According to the report, mutual funds have grown in stature and do compete with bank deposits.
“While one can see a direct correspondence between debt schemes and bank deposits where risk-return tradeoffs are different, the migration to equity and index schemes is a reflection of the individual investor becoming more aware of the alternatives and willingness to take risk.
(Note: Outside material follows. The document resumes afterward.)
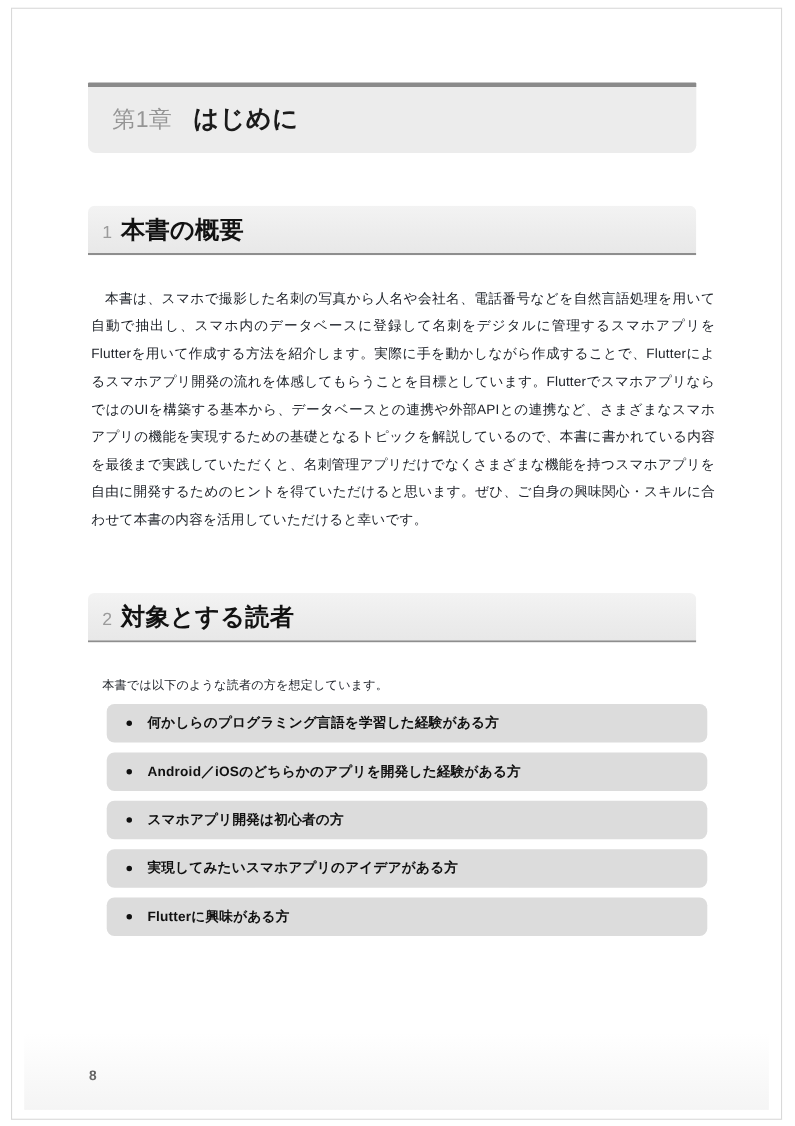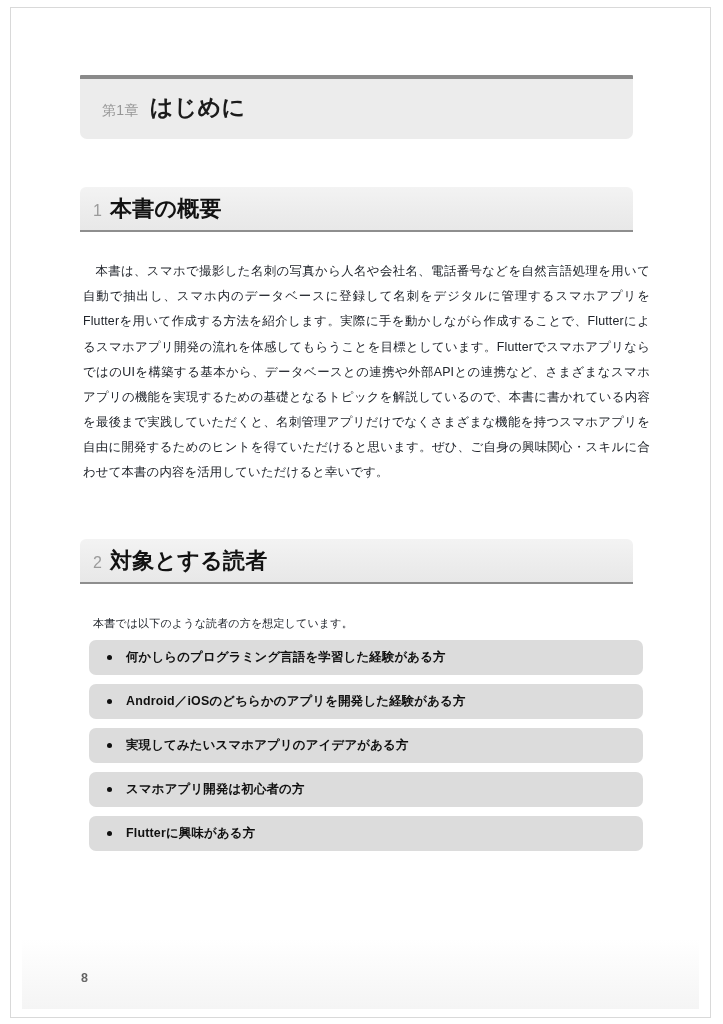"第1章" .chapter-num { font-size: 14px -> 21px; margin-right: 11px -> 19px }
This could be the pattern going ahead,” the report said.
Citing the data of Reserve Bank of India (RBI), the report said the financial savings of households show an increased flow to mutual funds which rose from Rs 0.64 lakh crore in FY21 to Rs 1.60 lakh crore in FY22 and further to Rs 1.79 lakh crore in FY23.
In terms of share in overall financial savings stock of households, it was 7.6 per cent in FY21 and 8.5 per cent and 8.4 per cent respectively in the following two years, the report said.
“Hence it can be seen that while assets under management (AUM) mutual funds are still of a lower magnitude compared with banks deposits, they have been gaining importance of late with investors becoming financially savvy.
“More importantly, risk aversion has started coming down, which is natural as individuals become more financially savvy,” the report notes.
The assets under management (AUM) of mutual funds increased from Rs 37.57 lakh crore in FY22 to Rs 39.42 lakh crore in FY23. In the first seven months of the year there has been a sharp increase to Rs 46.72 lakh crore.